Answers.ros.org Offline
Incident Report for ROS
Postmortem

We're sorry about the outage of answers.ros.org. We know that it's a valuable resource for many of you search and reference every day.

On December 11th, we noticed degraded performance and identified the issue as high disk load caused by maintenance/migration operations on our shared hosting platform. The disk IO became the bottleneck for the server and it started crashing. On December 13th, through the repeated crashing due to disk IO limits eventually caused our PostgreSQL database to become corrupted.

With the help of several coworkers we were able to find a way to clear the corruption with the minimal amount of lost data on December 19th. The corruption occurred in the TOAST tables which are where PostgreSQL stores large strings. The recommended way to recover from this is to clear the corrupted entries from the tables. Clearing the corrupted entries also required finding and clearing cross referenced tables. Of the over 180000 posts on the sitem we found approximately 8 posts that were corrupted and had to be cleared, however there were about 15 associated tables that needed to be removed of references for each post. So although we had a large downtime the dataloss was minimal.
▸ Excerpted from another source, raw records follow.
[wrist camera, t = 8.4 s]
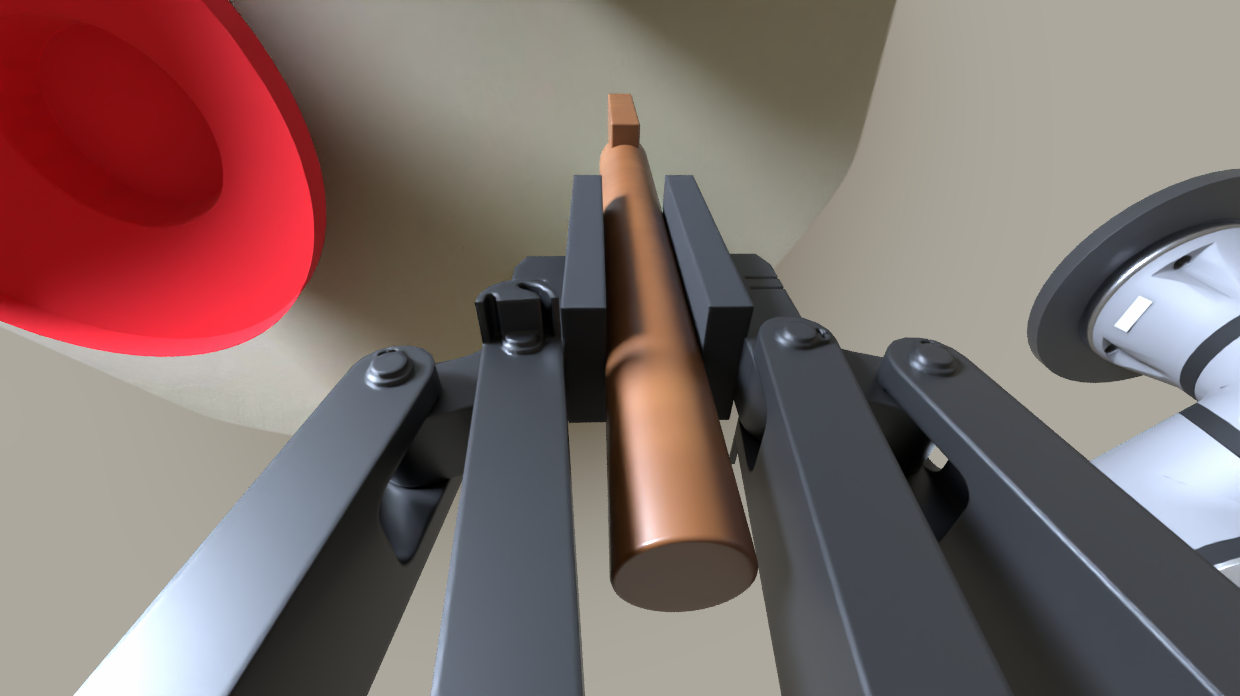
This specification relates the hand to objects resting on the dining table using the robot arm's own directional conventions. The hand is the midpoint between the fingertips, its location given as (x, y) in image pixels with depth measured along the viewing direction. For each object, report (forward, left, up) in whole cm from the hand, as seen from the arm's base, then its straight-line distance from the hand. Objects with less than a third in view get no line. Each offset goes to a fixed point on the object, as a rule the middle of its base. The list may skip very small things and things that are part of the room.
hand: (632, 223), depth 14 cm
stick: (0, 0, -10) cm, 10 cm away
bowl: (+34, +4, -27) cm, 44 cm away
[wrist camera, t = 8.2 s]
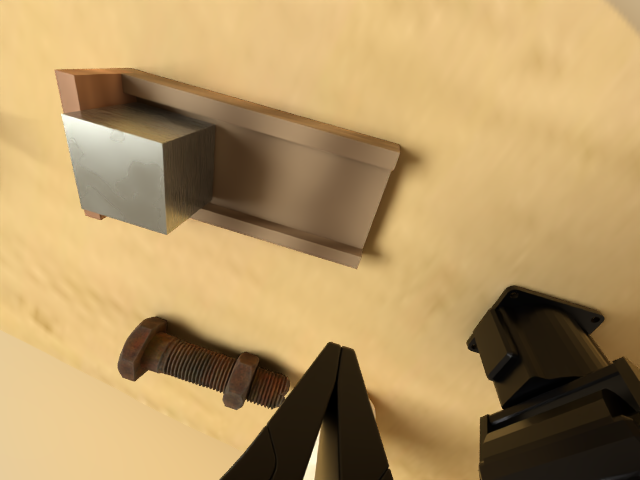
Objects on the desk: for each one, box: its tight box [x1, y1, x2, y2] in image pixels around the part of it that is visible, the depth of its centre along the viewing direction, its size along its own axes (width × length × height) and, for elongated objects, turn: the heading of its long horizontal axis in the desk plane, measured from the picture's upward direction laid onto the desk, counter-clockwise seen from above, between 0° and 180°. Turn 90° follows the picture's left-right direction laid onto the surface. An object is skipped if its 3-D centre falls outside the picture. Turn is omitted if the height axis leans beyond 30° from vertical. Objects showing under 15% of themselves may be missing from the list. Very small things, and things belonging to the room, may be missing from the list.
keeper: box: [61, 102, 215, 235], centre depth 17 cm, size 5×5×5 cm
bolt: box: [118, 317, 290, 410], centre depth 29 cm, size 6×5×15 cm
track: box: [55, 68, 400, 269], centre depth 18 cm, size 17×8×5 cm, turn 77°
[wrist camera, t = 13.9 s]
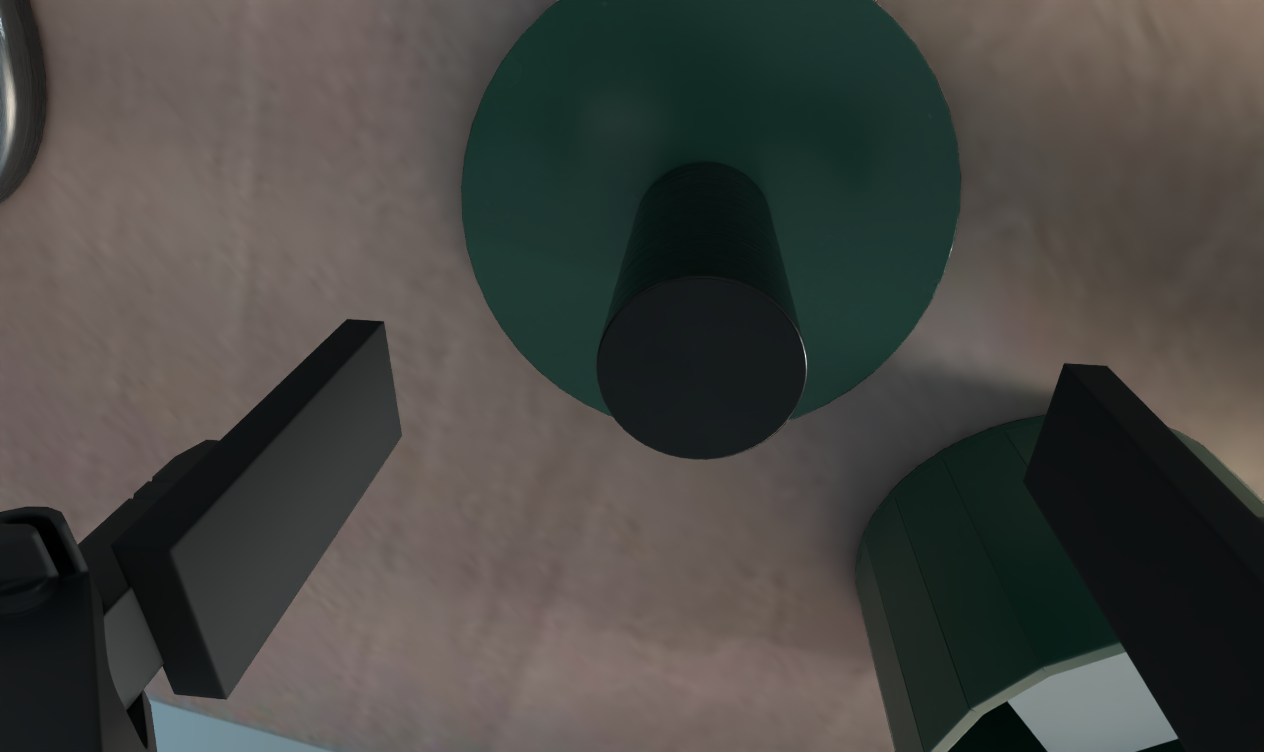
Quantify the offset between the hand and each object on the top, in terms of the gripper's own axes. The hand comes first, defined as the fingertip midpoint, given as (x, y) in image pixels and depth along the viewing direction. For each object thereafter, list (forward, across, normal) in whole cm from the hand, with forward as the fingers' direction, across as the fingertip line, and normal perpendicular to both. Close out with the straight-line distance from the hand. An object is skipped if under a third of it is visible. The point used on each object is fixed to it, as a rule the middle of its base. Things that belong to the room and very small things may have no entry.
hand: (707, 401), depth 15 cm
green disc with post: (+11, 0, 0) cm, 11 cm away
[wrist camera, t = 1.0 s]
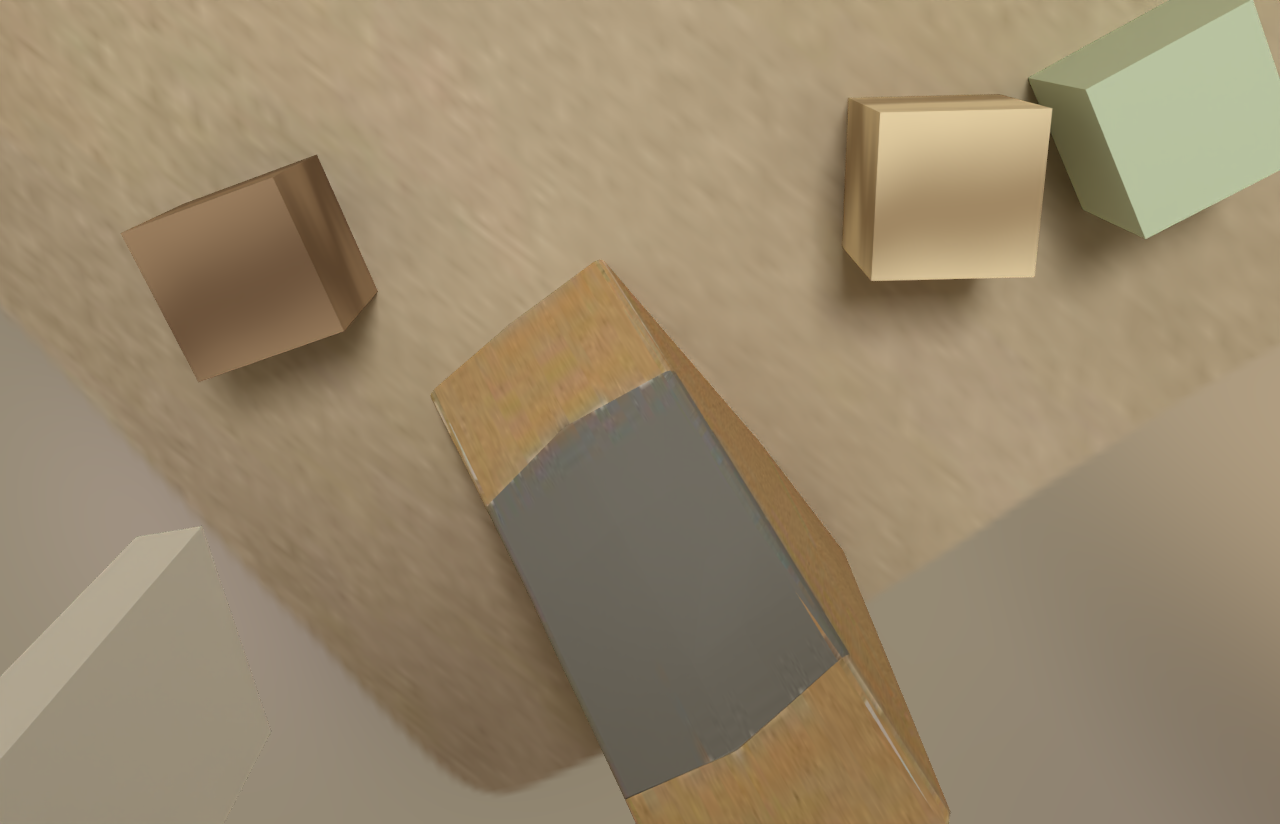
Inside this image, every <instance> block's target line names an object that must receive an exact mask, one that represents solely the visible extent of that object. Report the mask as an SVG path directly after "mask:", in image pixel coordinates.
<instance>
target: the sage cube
mask: <svg viewBox="0 0 1280 824" xmlns="http://www.w3.org/2000/svg"><path fill="white" fill-rule="evenodd" d="M1028 79H1029V82H1030V84H1031V87H1032V89H1033V91H1034V94H1035V96H1036V99H1037V101H1038V103H1039V105H1042V106H1045V107H1049V108H1052V117H1051V126H1050V132H1051V135H1052V137H1053V139H1054V142H1055V144H1056V147H1057V149H1058V151H1059V154H1060V156H1061V159H1062V161H1063V163H1064V166H1065V168H1066V171H1067V173H1068V175H1069V178H1070V180H1071V183H1072V185H1073V187H1074V190H1075V192H1076V195H1077V197H1078V199H1079V202H1080V204H1081V207H1082V209H1083V210H1084V211H1087V212H1089V213H1091V214H1093V215H1095V216H1097V217H1099V218H1101V219H1104V220H1106V221H1108V222H1110V223H1112V224H1114V225H1116V226H1119V227H1121V228H1123V229H1125V230H1127V231H1129V232H1131V233H1134V234H1136V235H1138V236H1140V237H1142V238H1144V239H1147V238H1149V237H1151V236H1153V235H1155V234H1157V233H1159V232H1161V231H1162V230H1164V229H1166V228H1168V227H1170V226H1172V225H1174V224H1176V223H1178V222H1180V221H1182V220H1184V219H1186V218H1188V217H1190V216H1192V215H1194V214H1196V213H1198V212H1199V211H1201V210H1203V209H1205V208H1207V207H1209V206H1211V205H1213V204H1215V203H1217V202H1219V201H1221V200H1223V199H1225V198H1227V197H1229V196H1231V195H1233V194H1234V193H1236V192H1238V191H1240V190H1242V189H1244V188H1246V187H1248V186H1250V185H1252V184H1254V183H1256V182H1258V181H1260V180H1262V179H1264V178H1266V177H1268V176H1270V175H1271V174H1273V173H1275V172H1277V171H1279V170H1280V78H1279V75H1278V73H1277V70H1276V67H1275V64H1274V61H1273V58H1272V55H1271V52H1270V49H1269V46H1268V43H1267V40H1266V37H1265V34H1264V31H1263V28H1262V25H1261V22H1260V19H1259V16H1258V13H1257V11H1256V8H1255V5H1254V2H1253V0H1169V1H1167V2H1165V3H1163V4H1161V5H1160V6H1158V7H1156V8H1154V9H1152V10H1150V11H1149V12H1147V13H1145V14H1143V15H1141V16H1140V17H1138V18H1136V19H1134V20H1132V21H1130V22H1129V23H1127V24H1125V25H1123V26H1121V27H1120V28H1118V29H1116V30H1114V31H1112V32H1110V33H1109V34H1107V35H1105V36H1103V37H1101V38H1100V39H1098V40H1096V41H1094V42H1092V43H1090V44H1089V45H1087V46H1085V47H1083V48H1081V49H1080V50H1078V51H1076V52H1074V53H1072V54H1070V55H1069V56H1067V57H1065V58H1063V59H1061V60H1060V61H1058V62H1056V63H1054V64H1052V65H1050V66H1049V67H1047V68H1045V69H1043V70H1041V71H1039V72H1038V73H1036V74H1034V75H1032V76H1030V77H1029V78H1028Z"/></svg>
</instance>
After resolving the corruption we migrated the database to a dedicated PostgreSQL host instead of having it locally on the server. And brought the server back online on December 20th.

Going forward, we will be setting up frequent backups such that in the case of a catastrophic database failure we will be able to roll back to an earlier state as well. We have also learned a lot more about debugging PostgreSQL databases. With these changes we hope to avoid future issues, but if they do occur we will have more options available and be able to respond more quickly.

Posted almost 2 years ago. Dec 20, 2017 - 23:54 UTC

Resolved
Answers.ros.org appears to be up and stable with the new deployment. Closing the incident.
Posted almost 2 years ago. Dec 20, 2017 - 22:55 UTC
Monitoring
The database migration has been completed and the answers.ros.org is back online. In the process of resolving the corruption we had to clear about 8 posts and associated metadata. We will be monitoring the new deployment but encourage you to start using it. We'll keep this incident open until we've had a full weekday under full load without issue.
Posted almost 2 years ago. Dec 20, 2017 - 05:44 UTC
Update
We had some complications deploying onto the new hosting. We are now shooting for bringing up the website tomorrow, Wednesday.
Posted almost 2 years ago. Dec 19, 2017 - 23:50 UTC
Update
We have successfully exported the corrupted databases. The cleanup only appeared to effect 5 posts. We will be loading the export onto a new hosting infrastructure tomorrow morning with the goal of the site being back online before the end of tomorrow.
Posted almost 2 years ago. Dec 19, 2017 - 01:18 UTC
Identified
Answers.ros.org's database was corrupted in a recent hosting migration. The site has been taken offline. We are working to clear the corrupted data and will bring the site back online as soon as we've cleared the corrupted data.

This is a follow on to: https://status.ros.org/incidents/jfql57hvr474
Posted almost 2 years ago. Dec 18, 2017 - 19:12 UTC